Mon avis : Pour n’avoir jamais lu Alexandre Jardin, j’avoue avoir été agréablement surprise avec cette histoire. Ce roman se découpe en deux parties distinctes :  une pour les enfants (jeunes lecteurs) dans laquelle j’avoue m’être un peu ennuyée même si l’auteur nous dresse un portait drôle et original de ses personnages et l’autre pour les adultes (les parents) où j’ai plus adhéré. Mais qu’on se le dise, ce roman est touchant, rempli d’humour, il permet de s’évader et de rire.

On y découvre Hippolyte Le Play, Lulu (sa fille),Dafna et bien d’autres personnages hauts en couleur.

Grâce à Dafna, une coloriée échouée dans le monde adulte à la recherche de ses parents, Hippolyte retrouve son âme d’enfant et apprend à lâcher prise sur cette vie d’adulte qui lui pèse. Cette vie guidée par des règles, des obligations, des contraintes qui n’existent pas chez Les coloriés. Chez eux, Ils mangent, ils dorment quand ils le souhaitent et si des choses ne leur plaisent pas, ils le disent. Ils refusent les diktats du monde adulte en s’autorisant toutes les folies. Choses qu’un adulte ne peut se permettre et qui rendra l’intégration d’Hippolyte quelque peu difficile, car redevenir un enfant et lâcher prise ne faisaient pas partie de son programme.

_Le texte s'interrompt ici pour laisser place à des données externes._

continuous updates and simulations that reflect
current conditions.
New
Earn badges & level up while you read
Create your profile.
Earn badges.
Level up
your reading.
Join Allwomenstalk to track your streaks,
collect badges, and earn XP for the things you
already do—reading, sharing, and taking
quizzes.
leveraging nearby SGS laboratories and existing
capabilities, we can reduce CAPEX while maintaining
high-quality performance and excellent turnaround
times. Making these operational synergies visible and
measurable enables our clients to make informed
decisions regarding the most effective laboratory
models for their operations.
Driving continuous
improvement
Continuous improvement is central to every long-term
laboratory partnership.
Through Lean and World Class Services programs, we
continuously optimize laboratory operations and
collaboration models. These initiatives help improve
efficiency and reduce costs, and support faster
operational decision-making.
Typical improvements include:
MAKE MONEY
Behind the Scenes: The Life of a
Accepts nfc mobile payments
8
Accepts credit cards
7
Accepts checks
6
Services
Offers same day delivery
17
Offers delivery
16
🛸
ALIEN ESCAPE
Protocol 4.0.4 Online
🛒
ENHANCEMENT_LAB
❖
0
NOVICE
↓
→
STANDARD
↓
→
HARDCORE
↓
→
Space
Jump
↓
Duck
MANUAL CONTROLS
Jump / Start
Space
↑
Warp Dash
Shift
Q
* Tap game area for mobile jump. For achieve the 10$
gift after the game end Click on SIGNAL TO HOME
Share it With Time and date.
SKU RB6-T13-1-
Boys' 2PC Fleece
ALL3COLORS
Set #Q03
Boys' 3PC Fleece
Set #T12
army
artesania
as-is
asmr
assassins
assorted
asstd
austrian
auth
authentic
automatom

Puis au fil du temps, il apprend à avoir un autre regard sur ce monde et s’amuse de l’enfantillage dont fait preuve Dafna. Jusqu’au moment où des sentiments vont naître en ces deux personnages.

Plus qu’une histoire d’amour, c’est aussi une prise de conscience sur ce monde qui nous emprisonne et bride nos âmes d’enfant.

Même si cette lecture n’est pas un  coup de cœur et ne restera pas impérissable dans mes souvenirs, j’avoue avoir passé un agréable moment.